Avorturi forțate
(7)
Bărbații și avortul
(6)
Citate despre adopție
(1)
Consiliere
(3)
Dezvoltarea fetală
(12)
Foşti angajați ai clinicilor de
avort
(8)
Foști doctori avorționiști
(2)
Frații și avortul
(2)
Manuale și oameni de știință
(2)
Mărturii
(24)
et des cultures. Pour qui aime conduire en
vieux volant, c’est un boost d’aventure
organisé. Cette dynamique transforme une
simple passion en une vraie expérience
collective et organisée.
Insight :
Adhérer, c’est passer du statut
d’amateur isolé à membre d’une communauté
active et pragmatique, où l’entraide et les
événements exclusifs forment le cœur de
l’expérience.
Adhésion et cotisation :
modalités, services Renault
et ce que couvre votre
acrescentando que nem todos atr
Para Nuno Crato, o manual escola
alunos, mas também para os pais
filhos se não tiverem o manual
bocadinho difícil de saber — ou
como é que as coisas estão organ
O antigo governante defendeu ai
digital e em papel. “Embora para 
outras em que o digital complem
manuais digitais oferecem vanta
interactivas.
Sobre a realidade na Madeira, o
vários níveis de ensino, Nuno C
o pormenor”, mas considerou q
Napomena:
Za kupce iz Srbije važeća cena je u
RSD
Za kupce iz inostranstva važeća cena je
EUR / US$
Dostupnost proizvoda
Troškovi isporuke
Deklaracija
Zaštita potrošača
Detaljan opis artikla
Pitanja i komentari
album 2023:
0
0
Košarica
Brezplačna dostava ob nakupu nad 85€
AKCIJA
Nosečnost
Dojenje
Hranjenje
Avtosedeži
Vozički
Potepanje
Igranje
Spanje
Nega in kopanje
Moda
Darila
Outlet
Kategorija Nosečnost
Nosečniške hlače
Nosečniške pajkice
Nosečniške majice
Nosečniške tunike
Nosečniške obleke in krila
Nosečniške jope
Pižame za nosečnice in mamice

++++

- **Aim of the exercise**
A precise copy of the whole listing is the expected answer.

- **Task result**
Avorturi forțate
(7)
Bărbații și avortul
(6)
Citate despre adopție
(1)
Consiliere
(3)
Dezvoltarea fetală
(12)
Foşti angajați ai clinicilor de
avort
(8)
Foști doctori avorționiști
(2)
Frații și avortul
(2)
Manuale și oameni de știință
(2)
Mărturii
(24)
et des cultures. Pour qui aime conduire en
vieux volant, c’est un boost d’aventure
organisé. Cette dynamique transforme une
simple passion en une vraie expérience
collective et organisée.
Insight :
Adhérer, c’est passer du statut
d’amateur isolé à membre d’une communauté
active et pragmatique, où l’entraide et les
événements exclusifs forment le cœur de
l’expérience.
Adhésion et cotisation :
modalités, services Renault
et ce que couvre votre
acrescentando que nem todos atr
Para Nuno Crato, o manual escola
alunos, mas também para os pais
filhos se não tiverem o manual
bocadinho difícil de saber — ou
como é que as coisas estão organ
O antigo governante defendeu ai
digital e em papel. “Embora para 
outras em que o digital complem
manuais digitais oferecem vanta
interactivas.
Sobre a realidade na Madeira, o
vários níveis de ensino, Nuno C
o pormenor”, mas considerou q
Napomena:
Za kupce iz Srbije važeća cena je u
RSD
Za kupce iz inostranstva važeća cena je
EUR / US$
Dostupnost proizvoda
Troškovi isporuke
Deklaracija
Zaštita potrošača
Detaljan opis artikla
Pitanja i komentari
album 2023:
0
0
Košarica
Brezplačna dostava ob nakupu nad 85€
AKCIJA
Nosečnost
Dojenje
Hranjenje
Avtosedeži
Vozički
Potepanje
Igranje
Spanje
Nega in kopanje
Moda
Darila
Outlet
Kategorija Nosečnost
Nosečniške hlače
Nosečniške pajkice
Nosečniške majice
Nosečniške tunike
Nosečniške obleke in krila
Nosečniške jope
Pižame za nosečnice in mamice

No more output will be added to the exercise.